## Instructions for the task
Restate the records that follow word for word. Omit the images.
(Task material Opens)
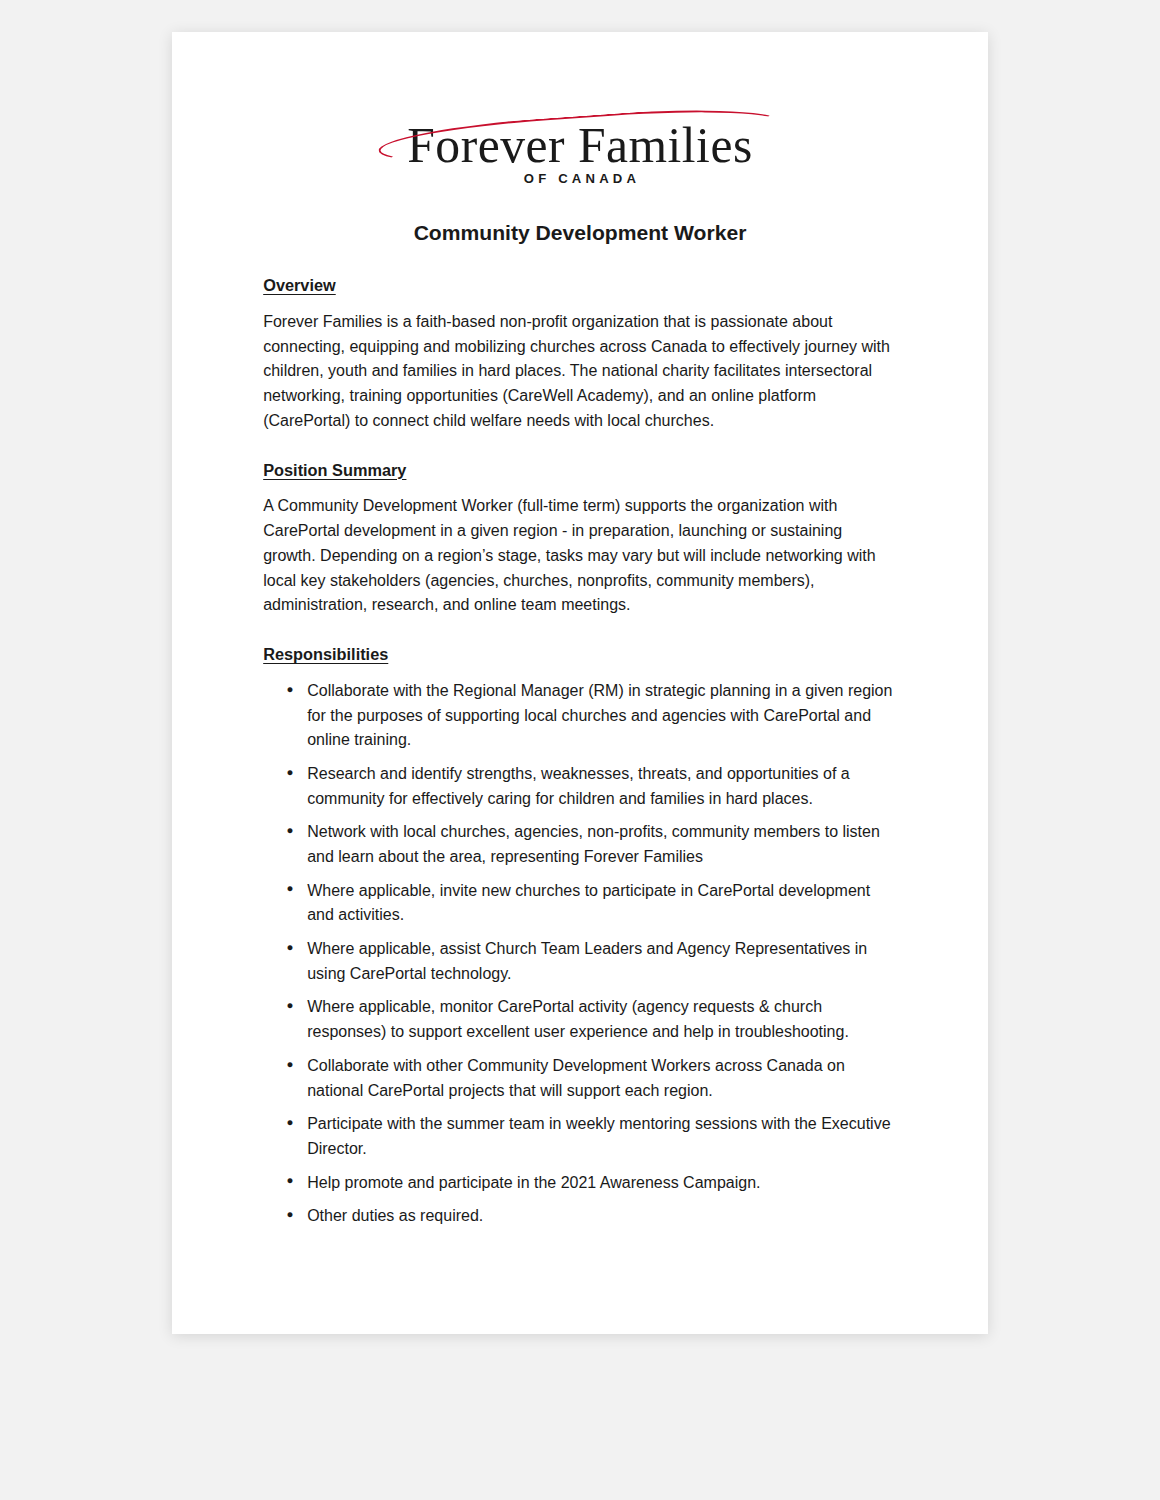Forever Families of Canada
Community Development Worker
Overview
Forever Families is a faith-based non-profit organization that is passionate about connecting, equipping and mobilizing churches across Canada to effectively journey with children, youth and families in hard places. The national charity facilitates intersectoral networking, training opportunities (CareWell Academy), and an online platform (CarePortal) to connect child welfare needs with local churches.
Position Summary
A Community Development Worker (full-time term) supports the organization with CarePortal development in a given region - in preparation, launching or sustaining growth. Depending on a region’s stage, tasks may vary but will include networking with local key stakeholders (agencies, churches, nonprofits, community members), administration, research, and online team meetings.
Responsibilities
Collaborate with the Regional Manager (RM) in strategic planning in a given region for the purposes of supporting local churches and agencies with CarePortal and online training.
Research and identify strengths, weaknesses, threats, and opportunities of a community for effectively caring for children and families in hard places.
Network with local churches, agencies, non-profits, community members to listen and learn about the area, representing Forever Families
Where applicable, invite new churches to participate in CarePortal development and activities.
Where applicable, assist Church Team Leaders and Agency Representatives in using CarePortal technology.
Where applicable, monitor CarePortal activity (agency requests & church responses) to support excellent user experience and help in troubleshooting.
Collaborate with other Community Development Workers across Canada on national CarePortal projects that will support each region.
Participate with the summer team in weekly mentoring sessions with the Executive Director.
Help promote and participate in the 2021 Awareness Campaign.
Other duties as required.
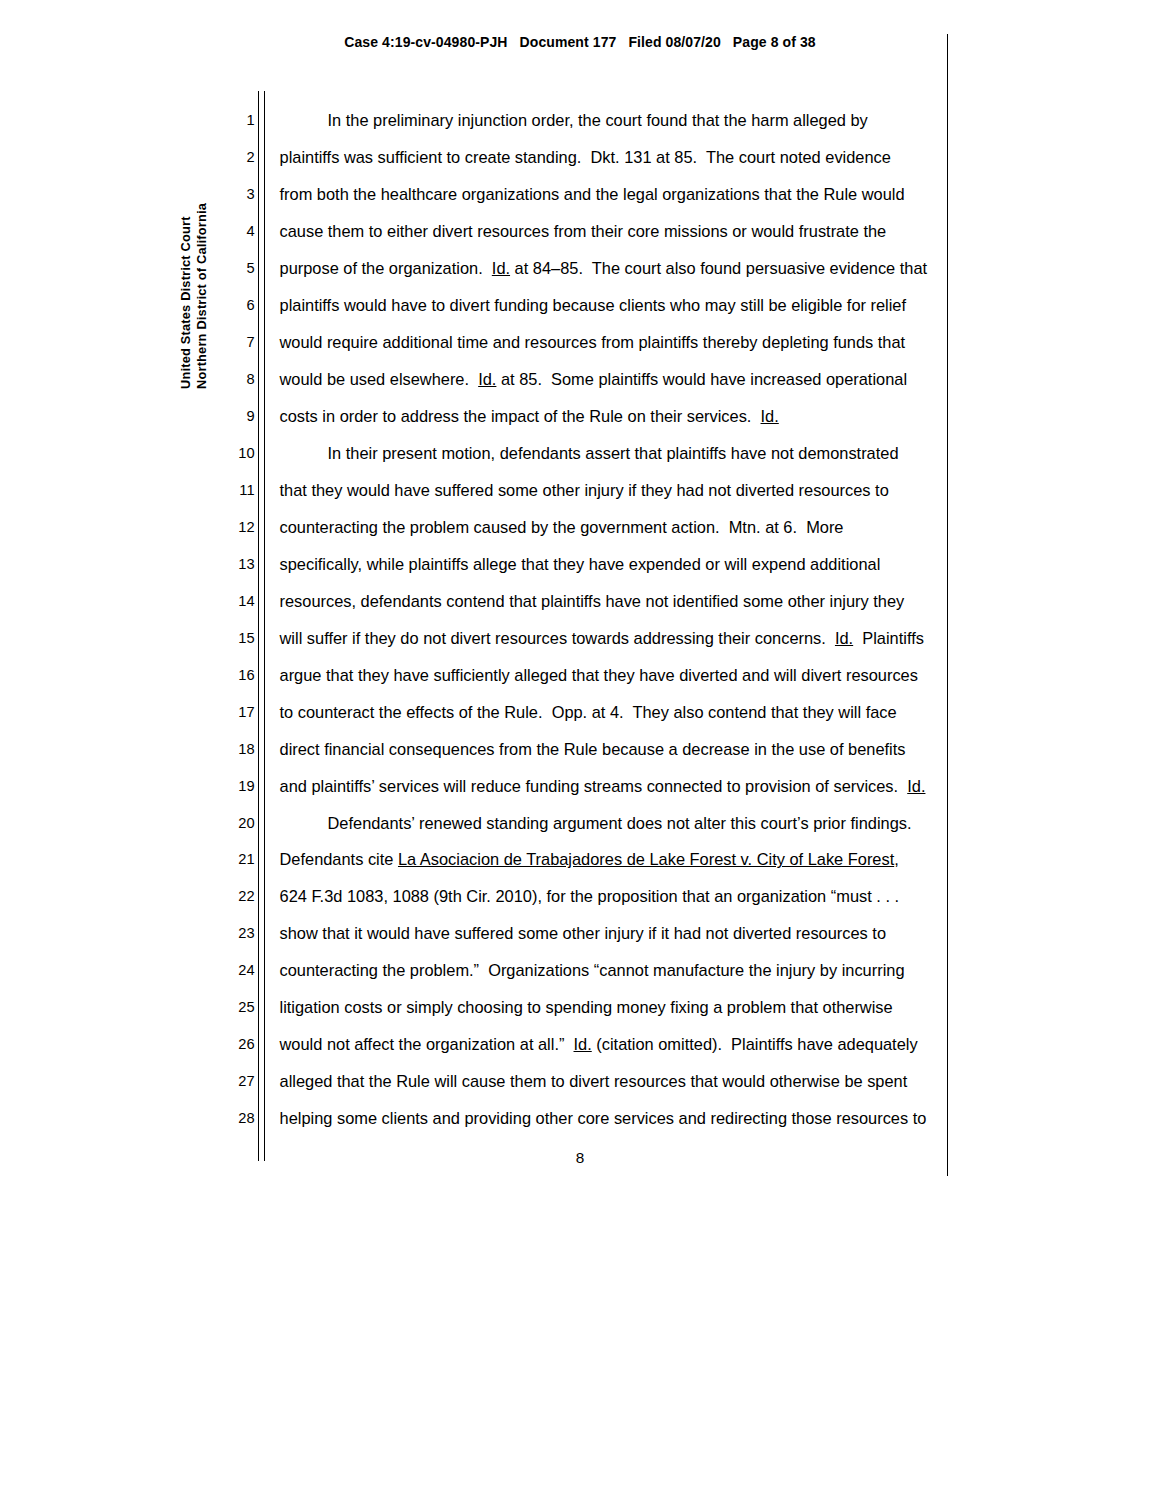Case 4:19-cv-04980-PJH Document 177 Filed 08/07/20 Page 8 of 38
United States District Court Northern District of California
In the preliminary injunction order, the court found that the harm alleged by
plaintiffs was sufficient to create standing. Dkt. 131 at 85. The court noted evidence
from both the healthcare organizations and the legal organizations that the Rule would
cause them to either divert resources from their core missions or would frustrate the
purpose of the organization. Id. at 84–85. The court also found persuasive evidence that
plaintiffs would have to divert funding because clients who may still be eligible for relief
would require additional time and resources from plaintiffs thereby depleting funds that
would be used elsewhere. Id. at 85. Some plaintiffs would have increased operational
costs in order to address the impact of the Rule on their services. Id.
In their present motion, defendants assert that plaintiffs have not demonstrated
that they would have suffered some other injury if they had not diverted resources to
counteracting the problem caused by the government action. Mtn. at 6. More
specifically, while plaintiffs allege that they have expended or will expend additional
resources, defendants contend that plaintiffs have not identified some other injury they
will suffer if they do not divert resources towards addressing their concerns. Id. Plaintiffs
argue that they have sufficiently alleged that they have diverted and will divert resources
to counteract the effects of the Rule. Opp. at 4. They also contend that they will face
direct financial consequences from the Rule because a decrease in the use of benefits
and plaintiffs’ services will reduce funding streams connected to provision of services. Id.
Defendants’ renewed standing argument does not alter this court’s prior findings.
Defendants cite La Asociacion de Trabajadores de Lake Forest v. City of Lake Forest,
624 F.3d 1083, 1088 (9th Cir. 2010), for the proposition that an organization “must . . .
show that it would have suffered some other injury if it had not diverted resources to
counteracting the problem.” Organizations “cannot manufacture the injury by incurring
litigation costs or simply choosing to spending money fixing a problem that otherwise
would not affect the organization at all.” Id. (citation omitted). Plaintiffs have adequately
alleged that the Rule will cause them to divert resources that would otherwise be spent
helping some clients and providing other core services and redirecting those resources to
8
(Task material Closes)
## Your solution
Forever Families of Canada
Community Development Worker
Overview
Forever Families is a faith-based non-profit organization that is passionate about connecting, equipping and mobilizing churches across Canada to effectively journey with children, youth and families in hard places. The national charity facilitates intersectoral networking, training opportunities (CareWell Academy), and an online platform (CarePortal) to connect child welfare needs with local churches.
Position Summary
A Community Development Worker (full-time term) supports the organization with CarePortal development in a given region - in preparation, launching or sustaining growth. Depending on a region’s stage, tasks may vary but will include networking with local key stakeholders (agencies, churches, nonprofits, community members), administration, research, and online team meetings.
Responsibilities
Collaborate with the Regional Manager (RM) in strategic planning in a given region for the purposes of supporting local churches and agencies with CarePortal and online training.
Research and identify strengths, weaknesses, threats, and opportunities of a community for effectively caring for children and families in hard places.
Network with local churches, agencies, non-profits, community members to listen and learn about the area, representing Forever Families
Where applicable, invite new churches to participate in CarePortal development and activities.
Where applicable, assist Church Team Leaders and Agency Representatives in using CarePortal technology.
Where applicable, monitor CarePortal activity (agency requests & church responses) to support excellent user experience and help in troubleshooting.
Collaborate with other Community Development Workers across Canada on national CarePortal projects that will support each region.
Participate with the summer team in weekly mentoring sessions with the Executive Director.
Help promote and participate in the 2021 Awareness Campaign.
Other duties as required.
Case 4:19-cv-04980-PJH Document 177 Filed 08/07/20 Page 8 of 38
United States District Court Northern District of California
In the preliminary injunction order, the court found that the harm alleged by
plaintiffs was sufficient to create standing. Dkt. 131 at 85. The court noted evidence
from both the healthcare organizations and the legal organizations that the Rule would
cause them to either divert resources from their core missions or would frustrate the
purpose of the organization. Id. at 84–85. The court also found persuasive evidence that
plaintiffs would have to divert funding because clients who may still be eligible for relief
would require additional time and resources from plaintiffs thereby depleting funds that
would be used elsewhere. Id. at 85. Some plaintiffs would have increased operational
costs in order to address the impact of the Rule on their services. Id.
In their present motion, defendants assert that plaintiffs have not demonstrated
that they would have suffered some other injury if they had not diverted resources to
counteracting the problem caused by the government action. Mtn. at 6. More
specifically, while plaintiffs allege that they have expended or will expend additional
resources, defendants contend that plaintiffs have not identified some other injury they
will suffer if they do not divert resources towards addressing their concerns. Id. Plaintiffs
argue that they have sufficiently alleged that they have diverted and will divert resources
to counteract the effects of the Rule. Opp. at 4. They also contend that they will face
direct financial consequences from the Rule because a decrease in the use of benefits
and plaintiffs’ services will reduce funding streams connected to provision of services. Id.
Defendants’ renewed standing argument does not alter this court’s prior findings.
Defendants cite La Asociacion de Trabajadores de Lake Forest v. City of Lake Forest,
624 F.3d 1083, 1088 (9th Cir. 2010), for the proposition that an organization “must . . .
show that it would have suffered some other injury if it had not diverted resources to
counteracting the problem.” Organizations “cannot manufacture the injury by incurring
litigation costs or simply choosing to spending money fixing a problem that otherwise
would not affect the organization at all.” Id. (citation omitted). Plaintiffs have adequately
alleged that the Rule will cause them to divert resources that would otherwise be spent
helping some clients and providing other core services and redirecting those resources to
8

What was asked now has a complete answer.